Phased occupancy posed yet another challenge. While our team would be in the middle of construction, tenants would be occupying portions of the building with all of the attendant security issues. This could very well slow things down.
The fourth and final challenge was the additional planning and coordination required by the fact that our team would be working with two different mechanical engineering firms, one for the base building and another for the Fannie Mae portion of the project.
Solution
Faced with the challenge of a fast-paced $30 million design/assist project followed by an $8 million Fannie Mae HQ tenant fit-out, our team had to find a solution that would enable us to meet all the substantial completion and occupancy dates.

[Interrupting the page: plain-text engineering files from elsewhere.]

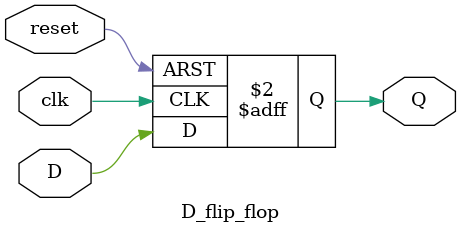
<source format=v>
module D_flip_flop (
    input wire D,
    input wire clk,
    input wire reset,
    output reg Q
);
    always @(posedge clk or posedge reset) begin
        if (reset) begin
            Q <= 1'b0;
        end else begin
            Q <= D;
        end
    end
endmodule

</source>
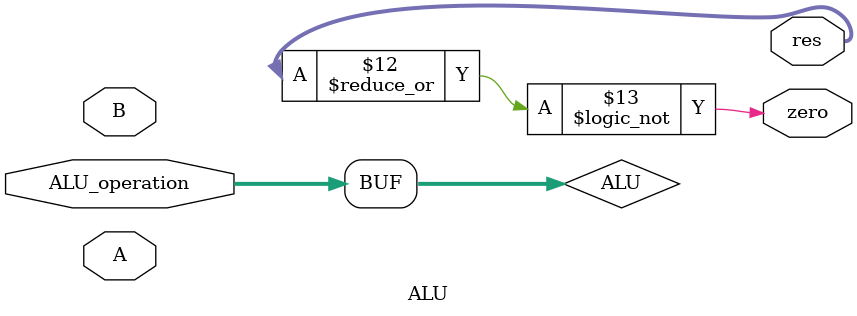
<source format=v>
`timescale 1ns / 1ps


module ALU(
    input [31:0] A,
    input [2:0] ALU_operation,
    input  [31:0] B,
    output reg [31:0] res,
    output zero
    );

    reg [2:0] ALU;

    reg [32:0] add;

    always @(*) begin
        ALU <= ALU_operation;
        add <= A + B;
        case (ALU)
            3'b000: res <= A&B; 
            3'b001: res <= A|B;
            3'b010: res <= add;
            3'b110: res <= A - B;
            3'b111: res <= A < B ? 1 : 0;
            3'b100: res <= ~(A|B);
            3'b101: res <= A >> B[4:0]; //shift right logical
            3'b011: res <= A^B;
        endcase
    end

    assign zero = ~|res;

endmodule

</source>
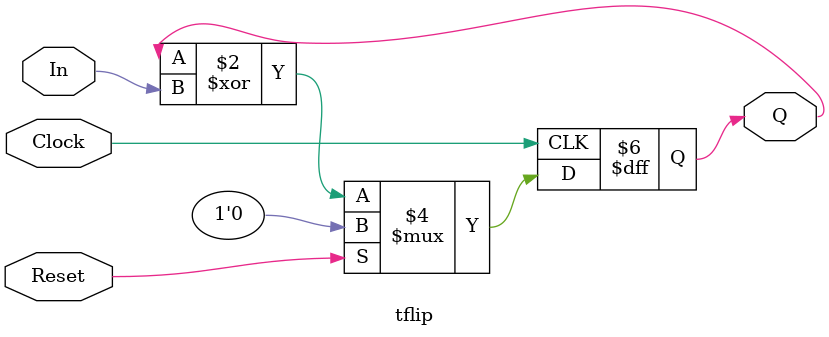
<source format=sv>
module part1(Clock, Enable, Reset, CounterValue);
    input logic Clock, Enable, Reset;
    output logic [7:0] CounterValue;

    logic q0, q1, q2, q3, q4, q5, q6, q7;
    logic c0, c1, c2, c3, c4, c5, c6;


    tflip p0(Clock, Reset, Enable, q0);
    tflip p1(Clock, Reset, c0, q1);
    tflip p2(Clock, Reset, c1, q2);
    tflip p3(Clock, Reset, c2, q3);
    tflip p4(Clock, Reset, c3, q4);
    tflip p5(Clock, Reset, c4, q5);
    tflip p6(Clock, Reset, c5, q6);
    tflip p7(Clock, Reset, c6, q7);

    always_comb
    begin
        c0 = Enable & q0;
        c1 = c0 & q1;
        c2 = c1 & q2;
        c3 = c2 & q3;
        c4 = c3 & q4;
        c5 = c4 & q5;
        c6 = c5 & q6;
    end

    assign CounterValue = {q7, q6, q5, q4, q3, q2, q1, q0};
endmodule


module tflip(Clock, Reset, In, Q);
    input logic Clock, Reset, In;
    output logic Q;

    always_ff @(posedge Clock)
    begin
        if (Reset)
            Q <= 0;
        else
            Q <= Q ^ In;
    end

endmodule
</source>
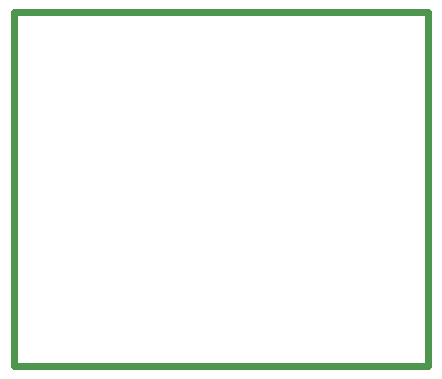
<source format=gko>
G04*
G04 #@! TF.GenerationSoftware,Altium Limited,Altium Designer,19.0.10 (269)*
G04*
G04 Layer_Color=16711935*
%FSLAX25Y25*%
%MOIN*%
G70*
G01*
G75*
%ADD12C,0.02362*%
D12*
X0Y0D02*
X138000D01*
Y118000D01*
X0D02*
X138000D01*
X0Y0D02*
Y118000D01*
M02*

</source>
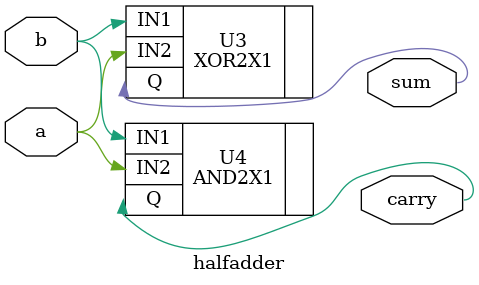
<source format=v>


module halfadder ( a, b, sum, carry );
  input a, b;
  output sum, carry;


  XOR2X1 U3 ( .IN1(b), .IN2(a), .Q(sum) );
  AND2X1 U4 ( .IN1(b), .IN2(a), .Q(carry) );
endmodule


</source>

To keep this project on schedule, each part of the job was broken down, using Short Interval Planning (SIP) schedules, into a micro schedule that could be managed and updated weekly. It was necessary to do this to set our team’s expectations in line with both the main schedule and the general contractor’s schedule. In addition to using SIP scheduling, after first occupancy we increased face-to-face collaboration on the jobsite by holding joint base building and tenant fit-out meetings.

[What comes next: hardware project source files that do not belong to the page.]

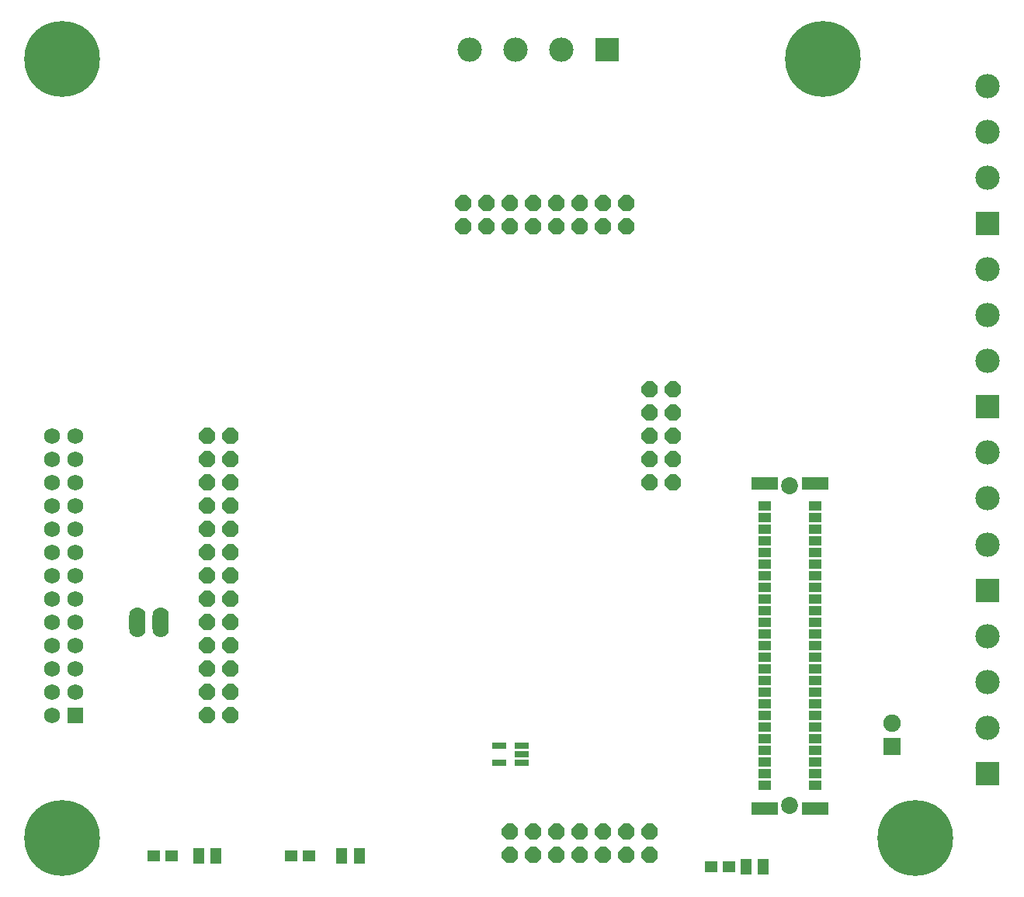
<source format=gts>
G04 EasyPC Gerber Version 21.0.3 Build 4286 *
%FSLAX35Y35*%
%MOIN*%
%ADD128O,0.07000X0.13000*%
%ADD88R,0.04937X0.06709*%
%ADD131R,0.06906X0.06906*%
%ADD86R,0.07496X0.07496*%
%ADD133R,0.10449X0.10449*%
%ADD132C,0.06906*%
%ADD126C,0.07299*%
%ADD87C,0.07496*%
%ADD82C,0.10449*%
%ADD130R,0.05921X0.02969*%
%ADD125R,0.05331X0.04150*%
%ADD90R,0.05724X0.05134*%
%AMT129*0 Octagon Pad at angle 0*4,1,8,-0.01449,-0.03500,0.01449,-0.03500,0.03500,-0.01449,0.03500,0.01449,0.01449,0.03500,-0.01449,0.03500,-0.03500,0.01449,-0.03500,-0.01449,-0.01449,-0.03500,0*%
%ADD129T129*%
%ADD124C,0.32496*%
%ADD127R,0.11630X0.05724*%
X0Y0D02*
D02*
D82*
X202809Y366470D03*
X222494D03*
X242179D03*
X425250Y75132D03*
Y94817D03*
Y114502D03*
Y153872D03*
Y173557D03*
Y193242D03*
Y232612D03*
Y252297D03*
Y271982D03*
Y311352D03*
Y331037D03*
Y350722D03*
D02*
D86*
X384108Y67179D03*
D02*
D87*
Y77179D03*
D02*
D88*
X86274Y20014D03*
X93754D03*
X147888D03*
X155368D03*
X321313Y15250D03*
X328793D03*
D02*
D90*
X67179Y20014D03*
X74659D03*
X126234D03*
X133715D03*
X306510Y15250D03*
X313990D03*
D02*
D124*
X27809Y27809D03*
Y362455D03*
X354581D03*
X393951Y27809D03*
D02*
D125*
X329423Y50250D03*
Y55250D03*
Y60250D03*
Y65250D03*
Y70250D03*
Y75250D03*
Y80250D03*
Y85250D03*
Y90250D03*
Y95250D03*
Y100250D03*
Y105250D03*
Y110250D03*
Y115250D03*
Y120250D03*
Y125250D03*
Y130250D03*
Y135250D03*
Y140250D03*
Y145250D03*
Y150250D03*
Y155250D03*
Y160250D03*
Y165250D03*
Y170250D03*
X351077Y50250D03*
Y55250D03*
Y60250D03*
Y65250D03*
Y70250D03*
Y75250D03*
Y80250D03*
Y85250D03*
Y90250D03*
Y95250D03*
Y100250D03*
Y105250D03*
Y110250D03*
Y115250D03*
Y120250D03*
Y125250D03*
Y130250D03*
Y135250D03*
Y140250D03*
Y145250D03*
Y150250D03*
Y155250D03*
Y160250D03*
Y165250D03*
Y170250D03*
D02*
D126*
X340250Y41549D03*
Y178951D03*
D02*
D127*
X329423Y40368D03*
Y180132D03*
X351077Y40368D03*
Y180132D03*
D02*
D128*
X60250Y120250D03*
X70250D03*
D02*
D129*
X90250Y80250D03*
Y90250D03*
Y100250D03*
Y110250D03*
Y120250D03*
Y130250D03*
Y140250D03*
Y150250D03*
Y160250D03*
Y170250D03*
Y180250D03*
Y190250D03*
Y200250D03*
X100250Y80250D03*
Y90250D03*
Y100250D03*
Y110250D03*
Y120250D03*
Y130250D03*
Y140250D03*
Y150250D03*
Y160250D03*
Y170250D03*
Y180250D03*
Y190250D03*
Y200250D03*
X200250Y290250D03*
Y300250D03*
X210250Y290250D03*
Y300250D03*
X220250Y20250D03*
Y30250D03*
Y290250D03*
Y300250D03*
X230250Y20250D03*
Y30250D03*
Y290250D03*
Y300250D03*
X240250Y20250D03*
Y30250D03*
Y290250D03*
Y300250D03*
X250250Y20250D03*
Y30250D03*
Y290250D03*
Y300250D03*
X260250Y20250D03*
Y30250D03*
Y290250D03*
Y300250D03*
X270250Y20250D03*
Y30250D03*
Y290250D03*
Y300250D03*
X280250Y20250D03*
Y30250D03*
Y180250D03*
Y190250D03*
Y200250D03*
Y210250D03*
Y220250D03*
X290250Y180250D03*
Y190250D03*
Y200250D03*
Y210250D03*
Y220250D03*
D02*
D130*
X215329Y59974D03*
Y67455D03*
X225171Y59974D03*
Y63715D03*
Y67455D03*
D02*
D131*
X33518Y80250D03*
D02*
D132*
X23518D03*
Y90250D03*
Y100250D03*
Y110250D03*
Y120250D03*
Y130250D03*
Y140250D03*
Y150250D03*
Y160250D03*
Y170250D03*
Y180250D03*
Y190250D03*
Y200250D03*
X33518Y90250D03*
Y100250D03*
Y110250D03*
Y120250D03*
Y130250D03*
Y140250D03*
Y150250D03*
Y160250D03*
Y170250D03*
Y180250D03*
Y190250D03*
Y200250D03*
D02*
D133*
X261864Y366470D03*
X425250Y55447D03*
Y134187D03*
Y212927D03*
Y291667D03*
X0Y0D02*
M02*

</source>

Shapiro & Duncan’s Virtual Design and Coordination (VDC) team was another key to meeting this project’s schedule. Using our cutting-edge Building Information Modeling (BIM) system, our VDC team, as the lead BIM subcontractor, ran 3D clash detection for all piping, ductwork and DOAS-related equipment with all other subcontractors and utility installation subcontractors (including sheet metal, sprinkler and electrical). These BIM models were then turned over to our 51,000 square-foot fabrication shop in Landover, Md., where approximately 75 percent of Shapiro & Duncan’s installations were pre-fabricated for delivery to the jobsite.
Results
Despite the speed required on this project, our team met all substantial completion dates and turned the building over to the owner one week early. This included both Phase I tenant move-in, and Phase II occupancy of the rest of the building, a week ahead of time. Early completion required an extraordinary collaborative effort on the part of all subcontractors on this project. This is because the medium-pressure base building ductwork was being installed at the same time as the low-pressure tenant fit-out ductwork, along with all of the above-ceiling and in-wall utilities. In fact, in the opinion of our project management team, this was the most qualified and best collaborative team of subcontractors experienced in their 25 years in construction. Hats off to the general contractor, Clark Construction, for being the driving force behind this superlative collaboration effort.
Undoubtedly, on large, fast-paced design/assist projects such as Midtown Center, proper planning and smooth execution are the keys to success. As our team demonstrates time and again, no project is too large or too fast for Shapiro & Duncan!